Adage (citation) n°11.3 : Il est doux... / Montaigne



Adage n°11.3.

 

 
Il est doux d’assister de la terre aux rudes épreuves d’autrui
 
 


Michel de Montaigne

20/04/2020

 

Notre bâtiment, et public et privé, est plein d’imperfection. Mais il n’y a rien d’inutile en nature ; non pas l’inutilité même ; rien ne s’est ingéré en cet univers, qui n’y tienne place opportune. Notre être est cimenté de qualités maladives ; l’ambition, la jalousie, l’envie, la vengeance, la superstition, le désespoir, logent en nous d’une si naturelle possession que l’image s’en reconnaît aussi aux bêtes ; voire et la cruauté, vice si dénaturé : car, au milieu de la compassion, nous sentons au dedans je ne sais quelle aigre-douce pointe de volupté maligne à voir souffrir autrui ; et les enfants le sentent ;

Suave mari magno turbantibus aequora ventis,

E terra magnum alterius spectare laborem.

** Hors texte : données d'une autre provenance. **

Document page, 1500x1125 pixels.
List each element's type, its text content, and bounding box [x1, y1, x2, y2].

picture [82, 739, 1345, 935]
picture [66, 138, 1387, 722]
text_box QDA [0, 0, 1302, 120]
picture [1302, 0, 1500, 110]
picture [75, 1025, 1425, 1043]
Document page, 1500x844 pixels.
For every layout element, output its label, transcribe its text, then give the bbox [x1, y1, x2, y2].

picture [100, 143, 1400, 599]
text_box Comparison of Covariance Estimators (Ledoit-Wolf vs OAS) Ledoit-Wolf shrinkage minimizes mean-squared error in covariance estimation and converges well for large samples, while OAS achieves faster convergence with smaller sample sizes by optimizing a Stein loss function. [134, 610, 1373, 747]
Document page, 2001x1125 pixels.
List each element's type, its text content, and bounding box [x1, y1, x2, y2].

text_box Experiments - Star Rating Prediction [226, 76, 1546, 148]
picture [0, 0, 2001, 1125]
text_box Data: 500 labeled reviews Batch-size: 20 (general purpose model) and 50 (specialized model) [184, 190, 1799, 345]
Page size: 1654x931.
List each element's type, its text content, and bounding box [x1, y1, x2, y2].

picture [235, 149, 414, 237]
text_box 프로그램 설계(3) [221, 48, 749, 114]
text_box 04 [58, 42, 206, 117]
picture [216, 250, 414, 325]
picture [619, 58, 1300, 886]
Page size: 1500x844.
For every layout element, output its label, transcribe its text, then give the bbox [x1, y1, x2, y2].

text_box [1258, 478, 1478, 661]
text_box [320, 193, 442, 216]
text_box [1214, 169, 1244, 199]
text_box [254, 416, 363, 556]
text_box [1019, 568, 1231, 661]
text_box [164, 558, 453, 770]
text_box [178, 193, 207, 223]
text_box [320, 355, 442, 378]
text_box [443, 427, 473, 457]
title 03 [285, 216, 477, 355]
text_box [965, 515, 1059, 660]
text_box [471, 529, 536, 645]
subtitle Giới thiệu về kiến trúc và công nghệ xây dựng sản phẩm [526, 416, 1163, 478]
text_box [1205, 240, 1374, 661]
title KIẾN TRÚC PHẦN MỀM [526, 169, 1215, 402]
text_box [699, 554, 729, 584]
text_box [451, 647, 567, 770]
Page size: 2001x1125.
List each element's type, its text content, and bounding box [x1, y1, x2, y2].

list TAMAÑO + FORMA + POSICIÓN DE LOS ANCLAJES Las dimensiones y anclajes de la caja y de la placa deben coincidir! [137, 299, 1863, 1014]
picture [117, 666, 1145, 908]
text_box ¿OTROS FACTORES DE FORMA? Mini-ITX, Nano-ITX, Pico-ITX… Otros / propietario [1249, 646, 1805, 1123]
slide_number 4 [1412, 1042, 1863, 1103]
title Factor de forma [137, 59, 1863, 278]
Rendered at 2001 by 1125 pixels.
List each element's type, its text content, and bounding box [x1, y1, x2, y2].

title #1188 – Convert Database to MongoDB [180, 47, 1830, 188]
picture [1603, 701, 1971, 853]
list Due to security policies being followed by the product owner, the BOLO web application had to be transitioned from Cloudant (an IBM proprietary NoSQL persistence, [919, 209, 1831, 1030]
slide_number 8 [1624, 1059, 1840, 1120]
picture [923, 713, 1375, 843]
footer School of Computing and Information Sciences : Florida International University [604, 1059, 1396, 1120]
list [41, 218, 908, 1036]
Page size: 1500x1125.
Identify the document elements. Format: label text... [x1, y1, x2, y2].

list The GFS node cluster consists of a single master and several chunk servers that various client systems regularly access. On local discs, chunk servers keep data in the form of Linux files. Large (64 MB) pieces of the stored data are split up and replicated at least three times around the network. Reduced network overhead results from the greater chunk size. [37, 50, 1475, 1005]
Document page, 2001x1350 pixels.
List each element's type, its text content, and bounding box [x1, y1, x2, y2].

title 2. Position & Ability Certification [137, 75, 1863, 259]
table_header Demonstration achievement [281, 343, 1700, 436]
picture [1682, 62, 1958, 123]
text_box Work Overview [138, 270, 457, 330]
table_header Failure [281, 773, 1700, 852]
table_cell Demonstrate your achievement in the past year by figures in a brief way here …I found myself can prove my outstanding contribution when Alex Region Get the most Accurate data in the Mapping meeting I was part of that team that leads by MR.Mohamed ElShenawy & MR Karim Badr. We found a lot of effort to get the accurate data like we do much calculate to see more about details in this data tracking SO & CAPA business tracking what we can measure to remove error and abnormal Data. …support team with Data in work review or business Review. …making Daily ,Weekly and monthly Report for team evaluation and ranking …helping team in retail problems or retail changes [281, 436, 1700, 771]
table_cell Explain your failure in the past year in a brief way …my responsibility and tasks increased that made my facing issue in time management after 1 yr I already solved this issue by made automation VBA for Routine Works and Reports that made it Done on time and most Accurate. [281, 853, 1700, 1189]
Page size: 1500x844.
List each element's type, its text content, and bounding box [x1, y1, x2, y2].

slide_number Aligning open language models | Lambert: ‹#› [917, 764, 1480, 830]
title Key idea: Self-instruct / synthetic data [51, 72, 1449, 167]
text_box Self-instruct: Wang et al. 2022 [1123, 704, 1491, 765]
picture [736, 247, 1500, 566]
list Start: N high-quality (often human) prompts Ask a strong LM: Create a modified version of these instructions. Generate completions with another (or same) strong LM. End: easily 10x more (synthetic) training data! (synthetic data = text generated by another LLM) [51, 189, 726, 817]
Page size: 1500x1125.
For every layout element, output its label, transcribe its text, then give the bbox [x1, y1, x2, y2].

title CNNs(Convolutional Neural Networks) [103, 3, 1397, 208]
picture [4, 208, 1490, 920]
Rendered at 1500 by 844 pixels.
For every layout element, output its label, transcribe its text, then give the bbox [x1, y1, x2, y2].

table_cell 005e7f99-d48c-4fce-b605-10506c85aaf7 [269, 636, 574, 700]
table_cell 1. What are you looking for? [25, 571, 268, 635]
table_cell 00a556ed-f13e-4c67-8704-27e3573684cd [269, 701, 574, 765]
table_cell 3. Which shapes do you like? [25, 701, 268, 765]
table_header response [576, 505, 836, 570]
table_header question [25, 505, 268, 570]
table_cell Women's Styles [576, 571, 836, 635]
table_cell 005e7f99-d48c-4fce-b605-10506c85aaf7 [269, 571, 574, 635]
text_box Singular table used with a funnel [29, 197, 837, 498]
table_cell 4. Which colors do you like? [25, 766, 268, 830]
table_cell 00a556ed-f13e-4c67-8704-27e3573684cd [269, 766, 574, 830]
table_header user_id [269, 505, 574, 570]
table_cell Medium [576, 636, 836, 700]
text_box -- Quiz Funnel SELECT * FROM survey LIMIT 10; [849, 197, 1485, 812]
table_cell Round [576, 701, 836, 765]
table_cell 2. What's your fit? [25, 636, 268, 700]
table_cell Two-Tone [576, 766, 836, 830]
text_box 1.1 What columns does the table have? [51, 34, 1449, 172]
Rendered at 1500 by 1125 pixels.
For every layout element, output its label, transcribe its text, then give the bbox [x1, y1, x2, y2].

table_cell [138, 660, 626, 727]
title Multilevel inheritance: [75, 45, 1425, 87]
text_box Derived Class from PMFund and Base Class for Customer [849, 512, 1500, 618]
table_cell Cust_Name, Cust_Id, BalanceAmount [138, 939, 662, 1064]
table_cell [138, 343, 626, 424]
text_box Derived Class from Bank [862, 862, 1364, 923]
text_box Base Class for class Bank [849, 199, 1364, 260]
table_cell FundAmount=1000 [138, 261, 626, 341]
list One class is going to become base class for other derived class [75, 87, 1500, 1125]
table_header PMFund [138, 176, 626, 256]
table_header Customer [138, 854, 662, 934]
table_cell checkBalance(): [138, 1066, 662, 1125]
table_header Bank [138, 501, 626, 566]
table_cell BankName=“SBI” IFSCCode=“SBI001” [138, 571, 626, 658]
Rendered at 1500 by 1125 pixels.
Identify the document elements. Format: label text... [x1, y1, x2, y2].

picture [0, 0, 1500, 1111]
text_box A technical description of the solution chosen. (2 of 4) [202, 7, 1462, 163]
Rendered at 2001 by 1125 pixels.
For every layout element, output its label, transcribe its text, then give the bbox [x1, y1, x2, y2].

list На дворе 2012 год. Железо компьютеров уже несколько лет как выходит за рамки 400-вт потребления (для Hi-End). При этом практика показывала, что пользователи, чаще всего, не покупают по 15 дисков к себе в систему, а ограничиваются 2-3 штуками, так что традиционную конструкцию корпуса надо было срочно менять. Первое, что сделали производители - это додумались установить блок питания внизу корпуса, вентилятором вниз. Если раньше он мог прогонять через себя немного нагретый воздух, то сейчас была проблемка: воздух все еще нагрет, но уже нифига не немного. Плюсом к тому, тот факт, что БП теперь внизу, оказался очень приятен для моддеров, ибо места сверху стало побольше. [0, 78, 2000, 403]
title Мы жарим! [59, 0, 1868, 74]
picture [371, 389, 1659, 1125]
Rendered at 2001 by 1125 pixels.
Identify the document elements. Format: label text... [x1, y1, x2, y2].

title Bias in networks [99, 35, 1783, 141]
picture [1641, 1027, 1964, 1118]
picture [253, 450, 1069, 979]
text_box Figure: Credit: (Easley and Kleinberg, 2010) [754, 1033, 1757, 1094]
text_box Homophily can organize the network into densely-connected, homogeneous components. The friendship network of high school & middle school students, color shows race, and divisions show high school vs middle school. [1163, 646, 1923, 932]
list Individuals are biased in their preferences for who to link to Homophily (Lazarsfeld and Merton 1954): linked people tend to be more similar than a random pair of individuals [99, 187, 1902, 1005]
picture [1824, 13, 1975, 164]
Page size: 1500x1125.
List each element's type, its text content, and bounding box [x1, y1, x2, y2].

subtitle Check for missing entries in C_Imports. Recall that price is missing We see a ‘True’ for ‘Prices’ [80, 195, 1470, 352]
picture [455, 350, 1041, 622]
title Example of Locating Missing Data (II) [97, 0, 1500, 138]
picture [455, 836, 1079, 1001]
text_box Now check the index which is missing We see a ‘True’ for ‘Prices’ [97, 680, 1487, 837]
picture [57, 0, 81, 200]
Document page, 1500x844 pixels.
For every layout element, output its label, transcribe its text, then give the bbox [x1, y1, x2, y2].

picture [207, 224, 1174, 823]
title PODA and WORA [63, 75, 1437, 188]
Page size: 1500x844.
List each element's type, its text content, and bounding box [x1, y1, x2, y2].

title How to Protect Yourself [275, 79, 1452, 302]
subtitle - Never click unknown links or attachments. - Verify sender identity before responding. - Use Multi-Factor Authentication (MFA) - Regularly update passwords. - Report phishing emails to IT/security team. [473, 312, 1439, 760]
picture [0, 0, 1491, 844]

Desquelles qualités, qui ôterait les semences en l’homme détruirait les fondamentales conditions de notre vie. De même, en toute police, il y a des offices nécessaires, non seulement abjects, mais encore vicieux : les vices y trouvent leur rang et s’emploient à la couture de notre liaison, comme les venins à la conservation de notre santé. S’ils deviennent excusables, d’autant qu’ils nous font besoin et que la nécessité commune efface leur vraie qualité, il faut laisser jouer cette partie aux citoyens plus vigoureux et moins craintifs qui sacrifient leur honneur et leur conscience, comme ces autres anciens sacrifièrent leur vie pour le salut de leur pays ; nous autres, plus faibles, prenons des rôles et plus aisés et moins hasardeux. Le bien public requiert qu’on trahisse et qu’on mente et qu’on massacre ; résignons cette commission à gens plus obéissants et plus souples. Certes, j’ai eu souvent dépit de voir des juges attirer par fraude et fausses espérances de faveur ou pardon le criminel à découvrir son fait, et y employer la piperie et l’impudence. Il servirait bien à la justice, et à Platon même, qui favorise cet usage, de me fournir d’autres moyens plus selon moi. C’est une justice malicieuse ; et ne l’estime pas moins blessée par soi-même que par autrui. Je répondis, n’y a pas long temps, qu’à peine trahirais-je le Prince pour un particulier, [moi] qui serais très marri de trahir aucun particulier pour le Prince ; et ne hais pas seulement à piper, mais je hais aussi qu’on se pipe en moi. Je n’y veux pas seulement fournir de matière et d’occasion. En ce peu que j’ai eu à négocier entre nos Princes, en ces divisions et subdivisions qui nous déchirent aujourd’hui, j’ai curieusement évité qu’ils se méprissent en moi et s’enferrassent en mon masque. Les gens du métier se tiennent les plus couverts, et se présentent et contrefont les plus moyens et les plus voisins qu’ils peuvent. Moi, je m’offre par mes opinions les plus vives et par la forme plus mienne. Tendre négociateur et novice, qui aime mieux faillir à l’affaire qu’à moi ! Ç’a été pourtant jusques à cette heure avec tel heur (car certes la fortune y a principale part) que peu ont passé de main à autre avec moins de soupçon, plus de faveur et de privauté. J’ai une façon ouverte, aisée à s’insinuer et à se donner crédit aux premières accointances. La naïveté et la vérité pure, en quelque siècle que ce soit, trouvent encore leur opportunité et leur mise.

 

Michel de Montaigne, Essais, III, 1.